The registration list encompasses a wide range of crimes, including selling drugs, patronizing a prostitute, rape and murder. Less-severe crimes typically put offenders on the list for shorter periods of time, ranging from 15 years for buying sex to life for things like rape and kidnapping. "

Since 2004, 14 states have enacted laws to notify people, increase monitoring or segregate sex offenders.  Few nursing homes have the staffing, training and security needed to deal with offenders.  Felons have been in nursing homes for years.  Now there’s a list of offenders. Some may be violent people coming out of prison, others may have been in the public for 25 years without an offense.

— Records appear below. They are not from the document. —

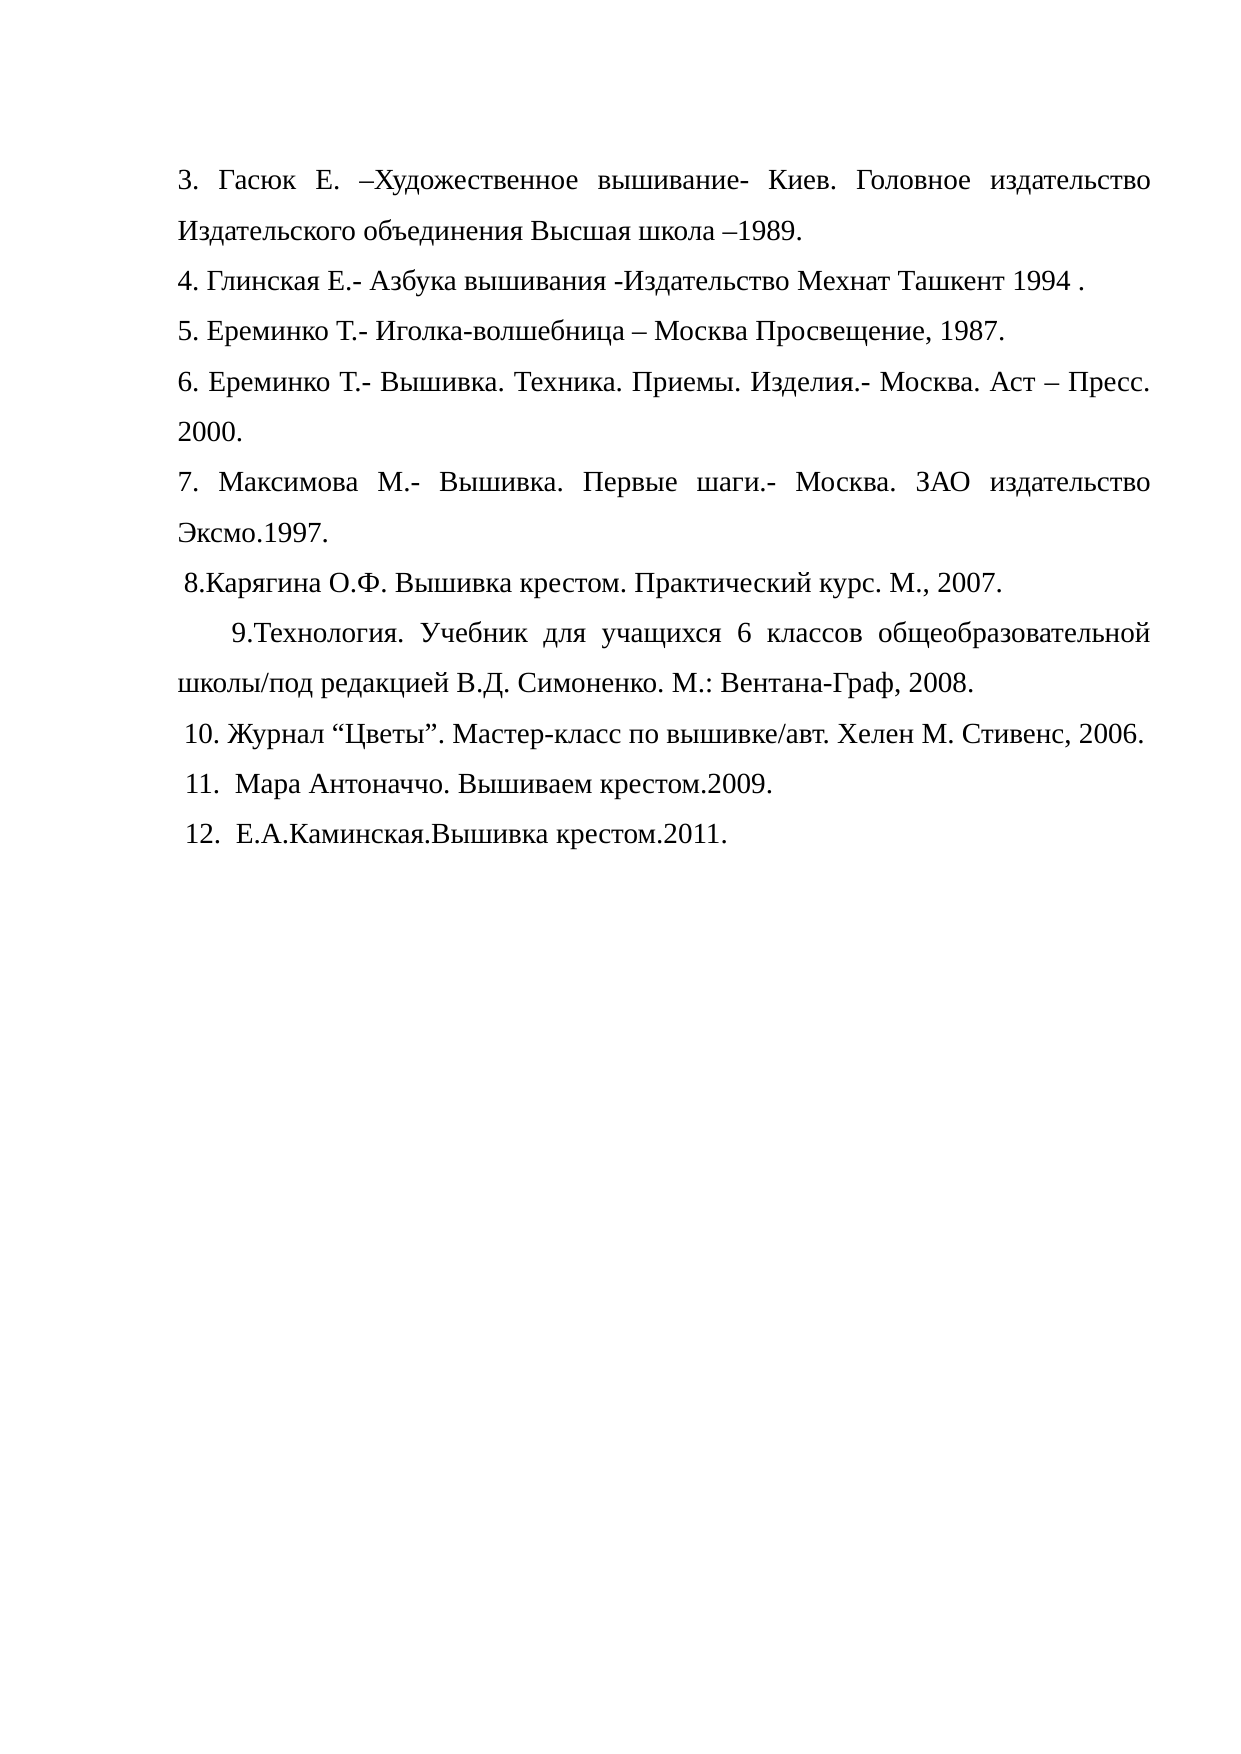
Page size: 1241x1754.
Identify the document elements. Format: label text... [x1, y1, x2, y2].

text 8.Карягина О.Ф. Вышивка крестом. Практический курс. М., 2007. [140, 565, 1152, 598]
text 7. Максимова М.- Вышивка. Первые шаги.- Москва. ЗАО издательство Эксмо.1997. [177, 464, 1152, 548]
text 6. Ереминко Т.- Вышивка. Техника. Приемы. Изделия.- Москва. Аст – Пресс. 2000. [177, 364, 1152, 448]
text 11. Мара Антоначчо. Вышиваем крестом.2009. [177, 766, 1152, 800]
text 9.Технология. Учебник для учащихся 6 классов общеобразовательной школы/под редакцией В.Д. Симоненко. М.: Вентана-Граф, 2008. [140, 615, 1152, 699]
text 3. Гасюк Е. –Художественное вышивание- Киев. Головное издательство Издательского объединения Высшая школа –1989. [177, 162, 1152, 246]
text 12. Е.А.Каминская.Вышивка крестом.2011. [177, 817, 1152, 850]
text 5. Ереминко Т.- Иголка-волшебница – Москва Просвещение, 1987. [177, 313, 1152, 347]
text 4. Глинская Е.- Азбука вышивания -Издательство Мехнат Ташкент 1994 . [177, 263, 1152, 297]
text 10. Журнал “Цветы”. Мастер-класс по вышивке/авт. Хелен М. Стивенс, 2006. [140, 716, 1152, 749]
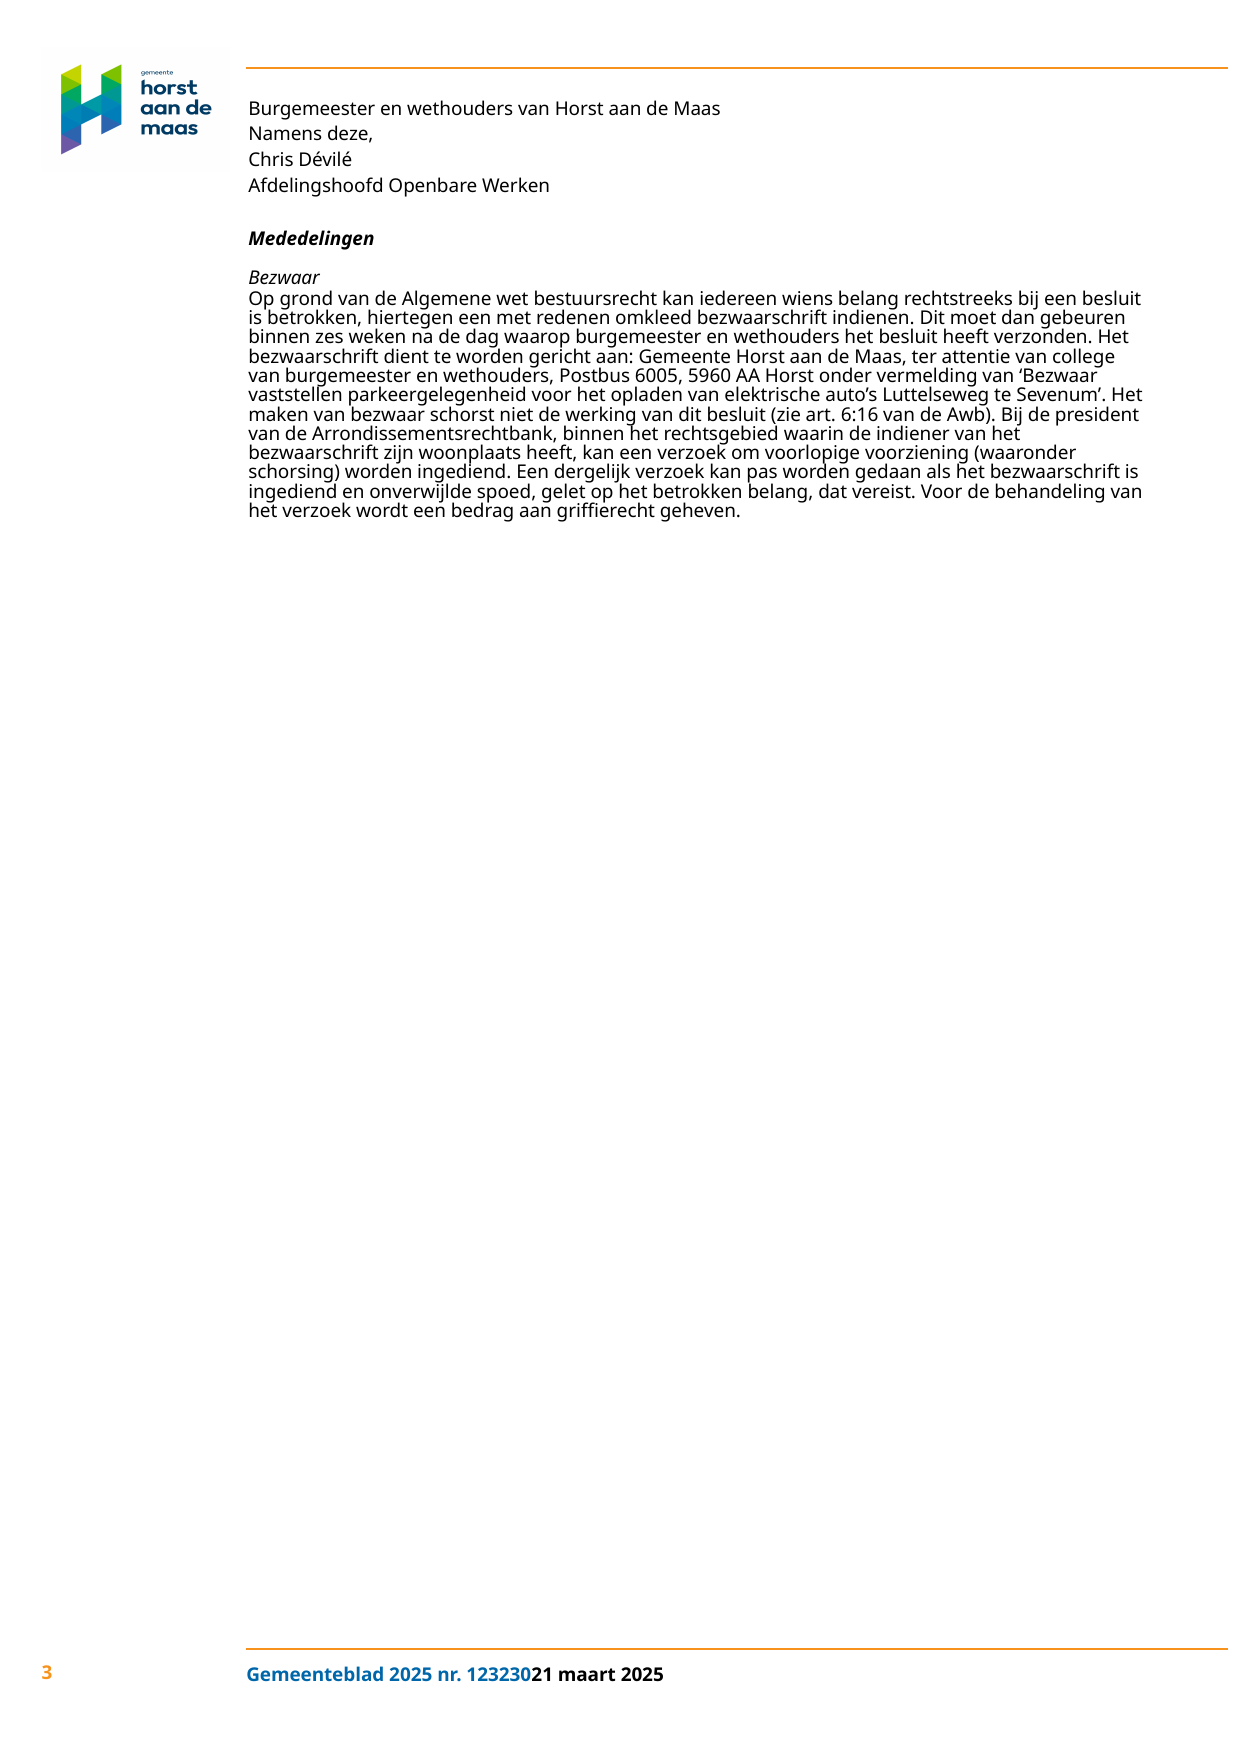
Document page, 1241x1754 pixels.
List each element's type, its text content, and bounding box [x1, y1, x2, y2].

text Op grond van de Algemene wet bestuursrecht kan iedereen wiens belang rechtstreeks bij een besluit is betrokken, hiertegen een met redenen omkleed bezwaarschrift indienen. Dit moet dan gebeuren binnen zes weken na de dag waarop burgemeester en wethouders het besluit heeft verzonden. Het bezwaarschrift dient te worden gericht aan: Gemeente Horst aan de Maas, ter attentie van college van burgemeester en wethouders, Postbus 6005, 5960 AA Horst onder vermelding van ‘Bezwaar vaststellen parkeergelegenheid voor het opladen van elektrische auto’s Luttelseweg te Sevenum’. Het maken van bezwaar schorst niet de werking van dit besluit (zie art. 6:16 van de Awb). Bij de president van de Arrondissementsrechtbank, binnen het rechtsgebied waarin de indiener van het bezwaarschrift zijn woonplaats heeft, kan een verzoek om voorlopige voorziening (waaronder schorsing) worden ingediend. Een dergelijk verzoek kan pas worden gedaan als het bezwaarschrift is ingediend en onverwijlde spoed, gelet op het betrokken belang, dat vereist. Voor de behandeling van het verzoek wordt een bedrag aan griffierecht geheven. [248, 290, 1152, 521]
text Chris Dévilé [248, 146, 1152, 172]
picture [41, 47, 231, 172]
text Bezwaar [248, 264, 1152, 290]
text Mededelingen [248, 225, 1152, 251]
text Namens deze, [248, 121, 1152, 146]
text Afdelingshoofd Openbare Werken [248, 172, 1152, 198]
text Burgemeester en wethouders van Horst aan de Maas [248, 95, 1152, 121]
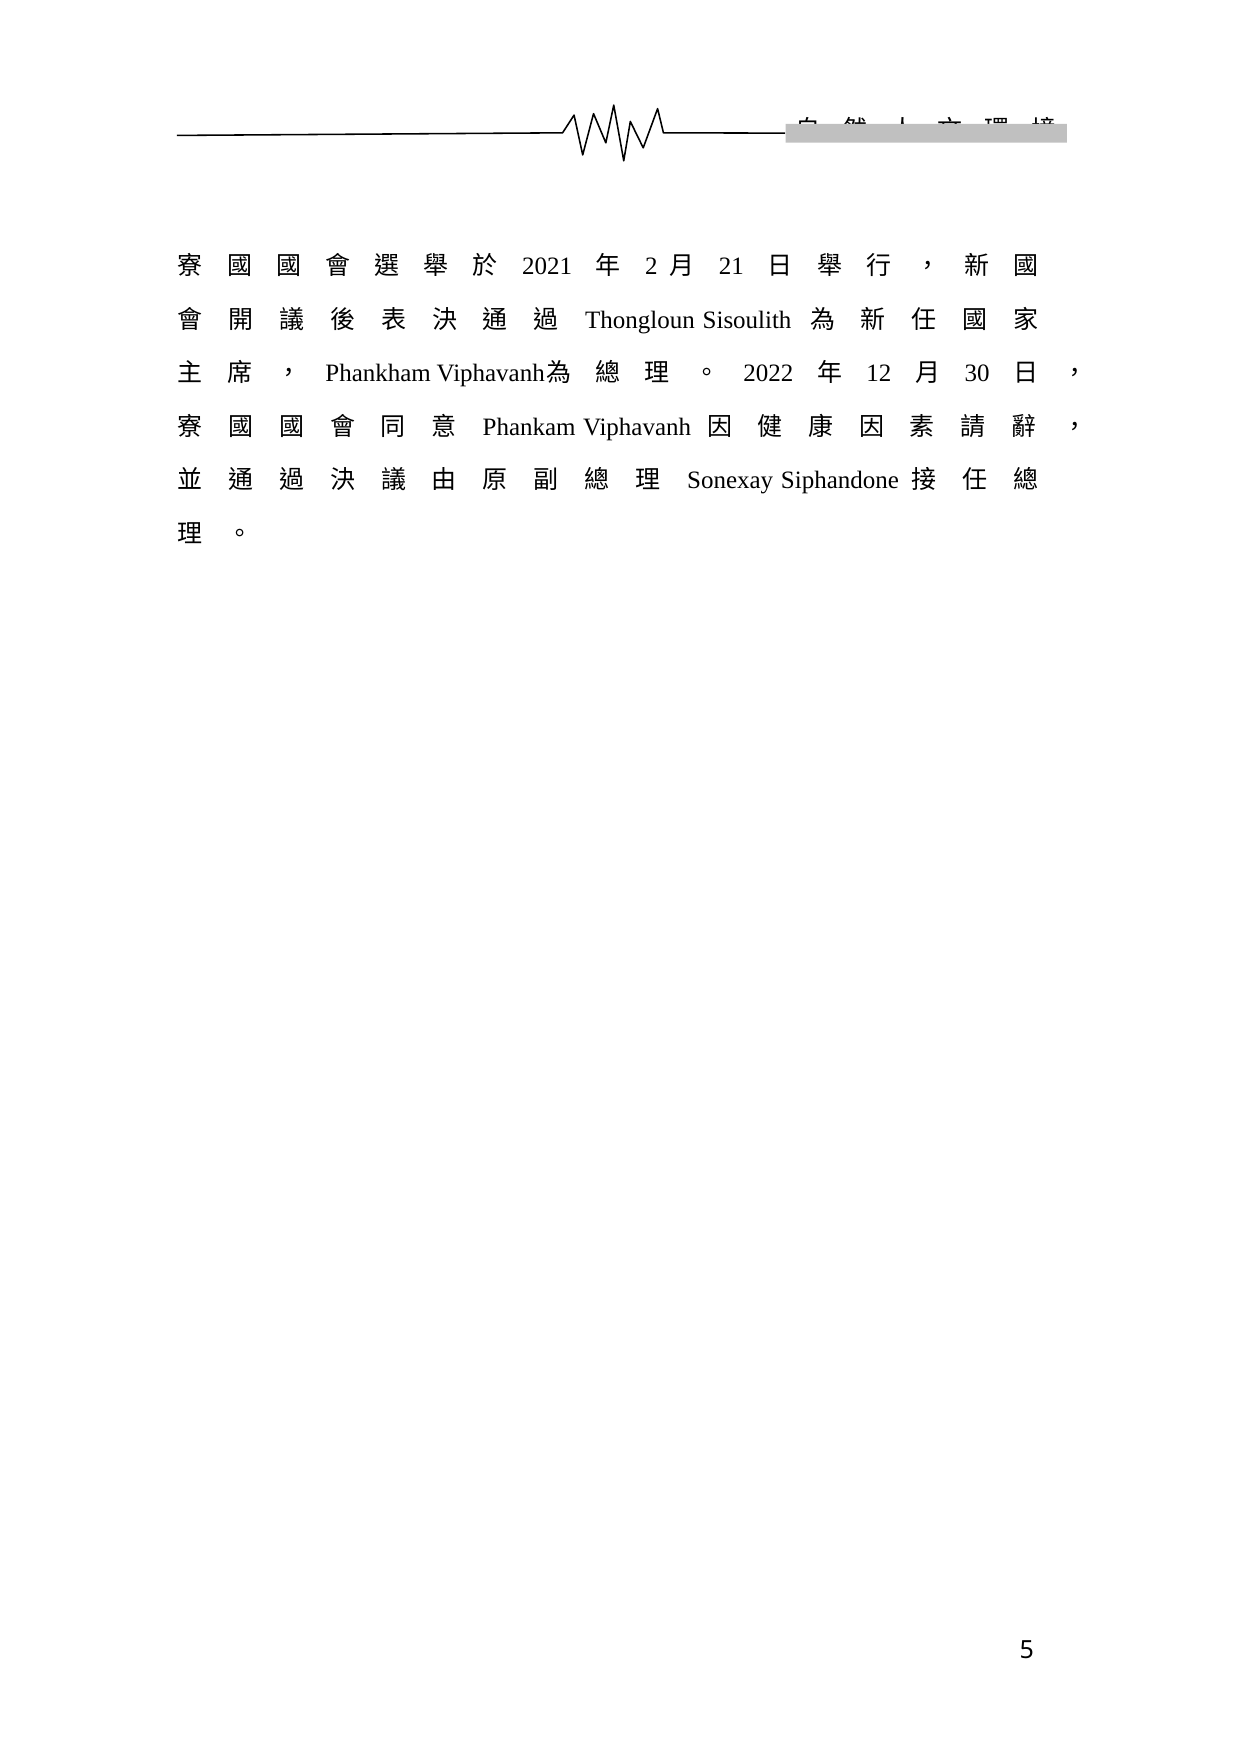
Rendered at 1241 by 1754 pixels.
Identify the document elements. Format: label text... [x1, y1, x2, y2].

A Live 5 News investigation has uncovered that convicted, registered sex offenders are living in nursing homes in the Tri-County area. A search of South Carolina’s sex offender registry revealed that at least three sex offenders live in nursing homes in North Charleston and Goose Creek.

Wes Bledsoe, founder of A Perfect Cause, a nursing home watchdog group, says this is just the tip of the iceberg.   Bledsoe says A Perfect Cause has documented over 2,000 sex offenders listed as residents in nursing homes. The group has also documented more than 80 cases of assaults, rapes and murders by sex offenders while living in long term care facilities.

"When you put predators in with the prey, somebody’s gonna get bit," Bledsoe said via satellite from Oklahoma City. "We have violent and sex offenders residing as residents in nursing homes and other long term care facilities across the nation."

"Who would think their loved one would be living under the same roof with no locked door between them and a violent sexual offender, some of which just came out of prison earlier that day or the day before?" Bledsoe asked.

There is no state law that requires notifying residents at nursing homes or their families when a sex offender moves in.  The only way to discover if a sex offender is living in a nursing home is by going on SC’s sex offender registry, typing in the address of the facility and seeing if an offender’s name and photo pops up.